Assignment:
Please give the data again in full, exactly as it reads.
╭─ Data for review
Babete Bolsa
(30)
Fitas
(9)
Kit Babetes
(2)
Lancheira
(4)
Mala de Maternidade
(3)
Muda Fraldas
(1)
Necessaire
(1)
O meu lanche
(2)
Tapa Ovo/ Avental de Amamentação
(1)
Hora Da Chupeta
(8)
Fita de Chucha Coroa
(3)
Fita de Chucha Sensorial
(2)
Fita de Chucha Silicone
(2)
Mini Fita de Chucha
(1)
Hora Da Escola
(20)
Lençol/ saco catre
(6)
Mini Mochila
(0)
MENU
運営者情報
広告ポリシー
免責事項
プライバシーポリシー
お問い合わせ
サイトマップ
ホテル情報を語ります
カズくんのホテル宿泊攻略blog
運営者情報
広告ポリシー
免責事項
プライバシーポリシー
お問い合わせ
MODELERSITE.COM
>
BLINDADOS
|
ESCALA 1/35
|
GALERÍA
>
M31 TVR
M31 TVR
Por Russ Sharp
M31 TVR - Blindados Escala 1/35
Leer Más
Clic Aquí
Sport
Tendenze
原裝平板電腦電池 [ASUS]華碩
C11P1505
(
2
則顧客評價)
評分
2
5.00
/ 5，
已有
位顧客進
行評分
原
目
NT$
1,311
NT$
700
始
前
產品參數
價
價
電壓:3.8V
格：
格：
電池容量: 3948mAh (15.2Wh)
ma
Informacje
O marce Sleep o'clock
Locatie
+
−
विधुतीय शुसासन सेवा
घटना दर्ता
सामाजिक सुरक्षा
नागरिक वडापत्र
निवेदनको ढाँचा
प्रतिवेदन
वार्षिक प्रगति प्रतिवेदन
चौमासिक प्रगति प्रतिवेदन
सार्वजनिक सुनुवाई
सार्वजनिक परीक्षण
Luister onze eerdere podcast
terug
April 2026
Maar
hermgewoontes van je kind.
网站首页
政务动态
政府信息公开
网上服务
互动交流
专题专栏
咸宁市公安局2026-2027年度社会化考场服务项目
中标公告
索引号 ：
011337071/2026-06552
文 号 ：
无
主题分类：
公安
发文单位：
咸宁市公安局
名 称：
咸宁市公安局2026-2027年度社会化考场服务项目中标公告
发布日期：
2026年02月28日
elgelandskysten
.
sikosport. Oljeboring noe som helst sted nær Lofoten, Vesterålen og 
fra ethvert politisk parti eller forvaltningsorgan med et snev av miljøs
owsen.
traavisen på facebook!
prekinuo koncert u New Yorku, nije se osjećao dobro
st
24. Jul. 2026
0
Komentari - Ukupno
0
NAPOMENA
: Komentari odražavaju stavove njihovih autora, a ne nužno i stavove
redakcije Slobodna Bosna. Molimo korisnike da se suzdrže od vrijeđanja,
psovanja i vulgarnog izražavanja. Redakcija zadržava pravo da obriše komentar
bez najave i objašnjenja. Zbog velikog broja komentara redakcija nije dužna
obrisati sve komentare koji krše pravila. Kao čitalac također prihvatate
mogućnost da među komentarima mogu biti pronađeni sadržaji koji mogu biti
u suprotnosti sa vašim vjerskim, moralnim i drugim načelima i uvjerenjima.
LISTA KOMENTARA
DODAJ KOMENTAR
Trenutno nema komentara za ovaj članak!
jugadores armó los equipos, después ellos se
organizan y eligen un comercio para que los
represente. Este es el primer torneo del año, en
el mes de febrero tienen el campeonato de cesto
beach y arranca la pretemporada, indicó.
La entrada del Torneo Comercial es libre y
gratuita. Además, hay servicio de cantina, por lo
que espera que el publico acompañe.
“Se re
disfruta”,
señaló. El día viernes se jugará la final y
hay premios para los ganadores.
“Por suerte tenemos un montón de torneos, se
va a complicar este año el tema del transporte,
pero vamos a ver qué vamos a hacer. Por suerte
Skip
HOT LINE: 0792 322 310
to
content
╰─
Completed exercise:
Babete Bolsa
(30)
Fitas
(9)
Kit Babetes
(2)
Lancheira
(4)
Mala de Maternidade
(3)
Muda Fraldas
(1)
Necessaire
(1)
O meu lanche
(2)
Tapa Ovo/ Avental de Amamentação
(1)
Hora Da Chupeta
(8)
Fita de Chucha Coroa
(3)
Fita de Chucha Sensorial
(2)
Fita de Chucha Silicone
(2)
Mini Fita de Chucha
(1)
Hora Da Escola
(20)
Lençol/ saco catre
(6)
Mini Mochila
(0)
MENU
運営者情報
広告ポリシー
免責事項
プライバシーポリシー
お問い合わせ
サイトマップ
ホテル情報を語ります
カズくんのホテル宿泊攻略blog
運営者情報
広告ポリシー
免責事項
プライバシーポリシー
お問い合わせ
MODELERSITE.COM
>
BLINDADOS
|
ESCALA 1/35
|
GALERÍA
>
M31 TVR
M31 TVR
Por Russ Sharp
M31 TVR - Blindados Escala 1/35
Leer Más
Clic Aquí
Sport
Tendenze
原裝平板電腦電池 [ASUS]華碩
C11P1505
(
2
則顧客評價)
評分
2
5.00
/ 5，
已有
位顧客進
行評分
原
目
NT$
1,311
NT$
700
始
前
產品參數
價
價
電壓:3.8V
格：
格：
電池容量: 3948mAh (15.2Wh)
ma
Informacje
O marce Sleep o'clock
Locatie
+
−
विधुतीय शुसासन सेवा
घटना दर्ता
सामाजिक सुरक्षा
नागरिक वडापत्र
निवेदनको ढाँचा
प्रतिवेदन
वार्षिक प्रगति प्रतिवेदन
चौमासिक प्रगति प्रतिवेदन
सार्वजनिक सुनुवाई
सार्वजनिक परीक्षण
Luister onze eerdere podcast
terug
April 2026
Maar
hermgewoontes van je kind.
网站首页
政务动态
政府信息公开
网上服务
互动交流
专题专栏
咸宁市公安局2026-2027年度社会化考场服务项目
中标公告
索引号 ：
011337071/2026-06552
文 号 ：
无
主题分类：
公安
发文单位：
咸宁市公安局
名 称：
咸宁市公安局2026-2027年度社会化考场服务项目中标公告
发布日期：
2026年02月28日
elgelandskysten
.
sikosport. Oljeboring noe som helst sted nær Lofoten, Vesterålen og 
fra ethvert politisk parti eller forvaltningsorgan med et snev av miljøs
owsen.
traavisen på facebook!
prekinuo koncert u New Yorku, nije se osjećao dobro
st
24. Jul. 2026
0
Komentari - Ukupno
0
NAPOMENA
: Komentari odražavaju stavove njihovih autora, a ne nužno i stavove
redakcije Slobodna Bosna. Molimo korisnike da se suzdrže od vrijeđanja,
psovanja i vulgarnog izražavanja. Redakcija zadržava pravo da obriše komentar
bez najave i objašnjenja. Zbog velikog broja komentara redakcija nije dužna
obrisati sve komentare koji krše pravila. Kao čitalac također prihvatate
mogućnost da među komentarima mogu biti pronađeni sadržaji koji mogu biti
u suprotnosti sa vašim vjerskim, moralnim i drugim načelima i uvjerenjima.
LISTA KOMENTARA
DODAJ KOMENTAR
Trenutno nema komentara za ovaj članak!
jugadores armó los equipos, después ellos se
organizan y eligen un comercio para que los
represente. Este es el primer torneo del año, en
el mes de febrero tienen el campeonato de cesto
beach y arranca la pretemporada, indicó.
La entrada del Torneo Comercial es libre y
gratuita. Además, hay servicio de cantina, por lo
que espera que el publico acompañe.
“Se re
disfruta”,
señaló. El día viernes se jugará la final y
hay premios para los ganadores.
“Por suerte tenemos un montón de torneos, se
va a complicar este año el tema del transporte,
pero vamos a ver qué vamos a hacer. Por suerte
Skip
HOT LINE: 0792 322 310
to
content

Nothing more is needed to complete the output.